# Animal crossing city folk vs. ACNL



## Margot (Aug 22, 2015)

Which is your favorite?


----------



## TwilightDragon (Aug 22, 2015)

I personally like new leaf better ^.^


----------



## FireNinja1 (Aug 22, 2015)

I prefer New Leaf because it gives more control: villagers will guarantee stay if you tell them, there's the ordinances, and also I can play it on the go.


----------



## N e s s (Aug 22, 2015)

New leaf is much much better. The mayor function breathed new life into the series.

Not to mention Isabelle :3


----------



## ZekkoXCX (Aug 22, 2015)

OMFG,I WOULD PREFER ACNL OVER 9000 MORE THAN ACCF
ACCF was ACWW,in Wii + a city,alot of ACWW guides were used for ACCF
ACNL was different,not looking like ACCF,more original ideas,isabelle (my official bae of 2013).


----------



## bigger34 (Aug 23, 2015)

NL for everything besides graphics and Wi-fi experiences. Cf is superior in those IMO.


----------



## Lena Scorpion (Aug 23, 2015)

New Leaf is much better. Better graphic and everything. You can also play New Leaf anywhere.


----------



## Celty (Aug 23, 2015)

New Leaf.  Like other people have said, it gives you more control over everything and I really like that.


----------



## mario1241 (Aug 23, 2015)

I like New Leaf better because City Folk was a little boring imo. It was just like Wild World with very few new things to keep me interested. New Leaf has a lot more things to do in it.


----------



## strawbewwy (Aug 23, 2015)

new leaf
the wii is just not my thing


----------



## cutie34 (Sep 2, 2015)

New leaf duuuh! NL is my second life lol


----------



## JessSux (Sep 2, 2015)

ACNL. Way better for multiplayer. Handheld is better than console. Wii controller sucks.


----------



## JCnator (Sep 2, 2015)

There's absolutely no contest on which game will win. It's no surprise that ACNL unanimously curbstomps ACCF in almost every single way possible. Good luck finding someone who prefers the latter over the newest mainline installment!

ACCF is basically a slightly enhanced port of the once wildly popular Animal Crossing: Wild World with underwhelming new features, more specifically the shallow city that looks more like of a shopping mall than anything. These shortcomings might be pointing out that the Wii was really a beefed-up GameCube with archaic online and motion controls, therefore far from being an ideal console for any Animal Crossing game. And that's before I comment on the lack of portability.

I don't need to explain the overwhelming appeal of ACNL now that I critically bashed a lot on its disappointing predecessor.

▶ MATERIAL SUPPLIED

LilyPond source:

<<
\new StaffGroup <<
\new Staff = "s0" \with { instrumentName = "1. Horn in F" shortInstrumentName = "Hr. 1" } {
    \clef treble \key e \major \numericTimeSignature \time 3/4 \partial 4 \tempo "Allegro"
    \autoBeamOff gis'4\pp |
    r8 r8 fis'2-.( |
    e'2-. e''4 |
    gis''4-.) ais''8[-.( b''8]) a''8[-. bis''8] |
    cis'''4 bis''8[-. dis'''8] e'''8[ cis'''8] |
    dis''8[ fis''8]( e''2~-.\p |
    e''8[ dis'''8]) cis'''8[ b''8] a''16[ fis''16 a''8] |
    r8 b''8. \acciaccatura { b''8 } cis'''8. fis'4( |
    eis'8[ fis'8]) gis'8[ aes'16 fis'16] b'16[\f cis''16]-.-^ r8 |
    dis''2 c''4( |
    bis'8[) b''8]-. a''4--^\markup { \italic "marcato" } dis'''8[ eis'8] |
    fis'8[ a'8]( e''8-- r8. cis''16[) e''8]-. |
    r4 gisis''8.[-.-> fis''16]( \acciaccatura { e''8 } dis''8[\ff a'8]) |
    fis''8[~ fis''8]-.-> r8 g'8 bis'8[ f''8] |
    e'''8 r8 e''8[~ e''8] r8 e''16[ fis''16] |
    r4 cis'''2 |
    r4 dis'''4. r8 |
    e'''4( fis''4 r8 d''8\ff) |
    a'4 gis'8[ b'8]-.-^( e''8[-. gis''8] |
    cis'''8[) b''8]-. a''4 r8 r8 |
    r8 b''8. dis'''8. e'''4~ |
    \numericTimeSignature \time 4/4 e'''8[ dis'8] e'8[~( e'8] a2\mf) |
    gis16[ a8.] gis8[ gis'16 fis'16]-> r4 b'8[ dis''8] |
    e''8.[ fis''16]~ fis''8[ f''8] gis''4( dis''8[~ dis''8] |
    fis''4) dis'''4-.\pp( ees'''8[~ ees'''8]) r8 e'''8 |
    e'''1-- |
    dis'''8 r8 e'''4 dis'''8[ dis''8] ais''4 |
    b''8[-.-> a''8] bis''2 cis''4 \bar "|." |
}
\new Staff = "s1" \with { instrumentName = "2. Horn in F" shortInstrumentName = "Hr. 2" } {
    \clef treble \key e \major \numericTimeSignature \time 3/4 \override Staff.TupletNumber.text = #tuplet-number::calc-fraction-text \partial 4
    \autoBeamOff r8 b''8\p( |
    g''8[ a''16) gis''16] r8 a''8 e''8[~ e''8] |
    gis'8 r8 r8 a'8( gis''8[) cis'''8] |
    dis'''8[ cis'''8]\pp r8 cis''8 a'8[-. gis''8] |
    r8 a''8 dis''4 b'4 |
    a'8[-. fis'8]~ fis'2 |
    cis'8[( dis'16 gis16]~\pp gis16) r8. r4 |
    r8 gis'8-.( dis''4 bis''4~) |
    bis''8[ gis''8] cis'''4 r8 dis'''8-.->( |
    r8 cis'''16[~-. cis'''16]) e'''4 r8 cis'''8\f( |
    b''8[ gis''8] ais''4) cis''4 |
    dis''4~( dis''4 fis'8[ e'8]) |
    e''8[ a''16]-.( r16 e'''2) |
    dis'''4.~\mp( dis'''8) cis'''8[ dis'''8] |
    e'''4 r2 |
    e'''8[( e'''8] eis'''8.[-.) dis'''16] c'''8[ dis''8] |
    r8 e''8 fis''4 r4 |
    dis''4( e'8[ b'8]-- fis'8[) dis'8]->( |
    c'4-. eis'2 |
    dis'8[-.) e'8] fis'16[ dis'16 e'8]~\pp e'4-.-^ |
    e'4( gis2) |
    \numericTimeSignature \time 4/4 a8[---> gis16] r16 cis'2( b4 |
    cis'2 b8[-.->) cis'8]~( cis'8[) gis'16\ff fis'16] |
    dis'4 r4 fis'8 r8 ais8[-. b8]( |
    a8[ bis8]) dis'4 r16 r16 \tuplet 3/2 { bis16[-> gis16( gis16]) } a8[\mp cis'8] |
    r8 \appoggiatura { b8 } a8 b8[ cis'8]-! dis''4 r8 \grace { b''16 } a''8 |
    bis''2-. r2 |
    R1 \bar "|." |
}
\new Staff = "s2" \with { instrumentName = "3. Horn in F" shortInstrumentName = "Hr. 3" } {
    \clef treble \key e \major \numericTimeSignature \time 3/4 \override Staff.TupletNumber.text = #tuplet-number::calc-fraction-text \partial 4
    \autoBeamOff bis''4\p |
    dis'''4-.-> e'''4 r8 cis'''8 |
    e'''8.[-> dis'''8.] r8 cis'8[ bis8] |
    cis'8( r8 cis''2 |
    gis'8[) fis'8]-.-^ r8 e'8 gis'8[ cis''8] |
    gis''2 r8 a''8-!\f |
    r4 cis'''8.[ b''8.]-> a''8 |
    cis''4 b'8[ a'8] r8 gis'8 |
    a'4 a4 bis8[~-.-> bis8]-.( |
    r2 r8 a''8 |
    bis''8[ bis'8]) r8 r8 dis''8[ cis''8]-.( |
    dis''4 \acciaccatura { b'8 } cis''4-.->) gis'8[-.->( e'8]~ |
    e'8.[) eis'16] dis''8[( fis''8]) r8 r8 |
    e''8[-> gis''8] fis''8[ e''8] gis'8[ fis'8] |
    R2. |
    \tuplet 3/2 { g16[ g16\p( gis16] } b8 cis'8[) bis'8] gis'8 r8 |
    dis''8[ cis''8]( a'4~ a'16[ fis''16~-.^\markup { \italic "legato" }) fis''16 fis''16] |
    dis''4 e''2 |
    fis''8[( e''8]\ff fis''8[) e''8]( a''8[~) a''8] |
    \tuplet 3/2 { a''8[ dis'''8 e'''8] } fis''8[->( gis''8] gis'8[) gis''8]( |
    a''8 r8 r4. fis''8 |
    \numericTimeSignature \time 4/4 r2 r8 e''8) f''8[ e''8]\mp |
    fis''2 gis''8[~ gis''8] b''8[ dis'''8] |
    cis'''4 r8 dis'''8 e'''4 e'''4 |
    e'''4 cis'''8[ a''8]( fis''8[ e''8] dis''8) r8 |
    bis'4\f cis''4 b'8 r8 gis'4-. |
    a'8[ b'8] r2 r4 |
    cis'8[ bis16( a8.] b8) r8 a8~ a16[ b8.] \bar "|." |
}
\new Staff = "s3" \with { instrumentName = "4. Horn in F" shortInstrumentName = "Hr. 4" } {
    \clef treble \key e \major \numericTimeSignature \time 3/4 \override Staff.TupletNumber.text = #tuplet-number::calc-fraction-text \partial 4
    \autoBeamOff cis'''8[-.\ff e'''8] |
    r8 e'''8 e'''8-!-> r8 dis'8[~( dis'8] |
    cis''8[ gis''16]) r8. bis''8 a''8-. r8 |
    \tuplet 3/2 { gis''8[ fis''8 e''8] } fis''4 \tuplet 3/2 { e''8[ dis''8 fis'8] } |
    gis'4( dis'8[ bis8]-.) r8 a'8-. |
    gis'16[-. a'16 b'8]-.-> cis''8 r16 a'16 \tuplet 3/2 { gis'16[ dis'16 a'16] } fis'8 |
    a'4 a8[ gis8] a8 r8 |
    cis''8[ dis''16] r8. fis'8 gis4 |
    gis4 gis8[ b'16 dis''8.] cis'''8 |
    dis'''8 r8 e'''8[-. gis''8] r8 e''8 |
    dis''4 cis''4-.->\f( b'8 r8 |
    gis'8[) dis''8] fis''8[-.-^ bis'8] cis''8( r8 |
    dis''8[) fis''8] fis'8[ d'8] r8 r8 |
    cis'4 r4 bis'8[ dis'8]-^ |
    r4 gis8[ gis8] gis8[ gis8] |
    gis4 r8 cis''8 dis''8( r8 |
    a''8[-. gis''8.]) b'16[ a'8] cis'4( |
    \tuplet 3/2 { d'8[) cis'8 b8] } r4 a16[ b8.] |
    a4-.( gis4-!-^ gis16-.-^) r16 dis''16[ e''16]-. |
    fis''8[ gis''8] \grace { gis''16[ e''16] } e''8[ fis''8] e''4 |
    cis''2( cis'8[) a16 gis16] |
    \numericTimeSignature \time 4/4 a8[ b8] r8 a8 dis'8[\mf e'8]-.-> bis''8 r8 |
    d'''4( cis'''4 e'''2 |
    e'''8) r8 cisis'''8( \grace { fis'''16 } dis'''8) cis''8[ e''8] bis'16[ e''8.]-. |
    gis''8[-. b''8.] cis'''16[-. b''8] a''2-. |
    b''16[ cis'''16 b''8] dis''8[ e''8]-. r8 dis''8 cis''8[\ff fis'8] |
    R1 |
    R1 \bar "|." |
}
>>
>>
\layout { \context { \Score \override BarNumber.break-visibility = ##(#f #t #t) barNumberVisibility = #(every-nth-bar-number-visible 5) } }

▶ GOALS
1. Return every line of the records that contains the string "grace".
2. Extend the forum thread comparing City Folk and New Leaf, picking up right after its final post.
The forum thread and the records have no connection to each other.

▶ EXERCISE RESULTS
1.
    r8 \appoggiatura { b8 } a8 b8[ cis'8]-! dis''4 r8 \grace { b''16 } a''8 |
    fis''8[ gis''8] \grace { gis''16[ e''16] } e''8[ fis''8] e''4 |
    e'''8) r8 cisis'''8( \grace { fis'''16 } dis'''8) cis''8[ e''8] bis'16[ e''8.]-. |

2.
----------



## TheGreatBrain (Sep 4, 2015)

City Folk was great, but New Leaf is my favorite because you can refurbish with your own pattern and the pwp's and bushes are great for decorating your town.


----------



## Toadette (Sep 9, 2015)

I love New Leaf! I think CF would be more fun with a gamecube controller though.


----------



## mitzelflx (Sep 13, 2015)

I've already placed a fair share of my CF rants so I'm just gonna say I like NL better.


----------



## Envy (Sep 13, 2015)

New Leaf blows City Folk so far out of the water that it's off floating somewhere in outer space.


----------



## Twisterheart (Sep 13, 2015)

New Leaf has better features, but City Folk is more nostalgic for me.


----------



## WynterFrost (Sep 13, 2015)

New Leaf. I can play it whenever and where ever I like cause you can't really take a Wii on the train can you?


----------



## HHoney (Sep 15, 2015)

I tried giving City Folk one more try recently and....

....it doesn't hold up after you play New Leaf.

I tried playing City Folk last year, and couldn't get into it.

New Leaf. Those who can still play City Folk amaze me. It just feels like going back in time, in a not so fun kind of way.


----------



## Moose716 (Oct 3, 2015)

New leaf is way better. cf isnt as graphically pleasing


----------



## HMCaprica (Oct 3, 2015)

We dug up city folk today and my son was playing both NL AND city folk at the same time and he freaked out because he saw tangy in the town square in city folk and he also has her in his town in NL. LOL I thought it was funny. BUT your right NL is better for many reasons but I loved seeing City Folk again.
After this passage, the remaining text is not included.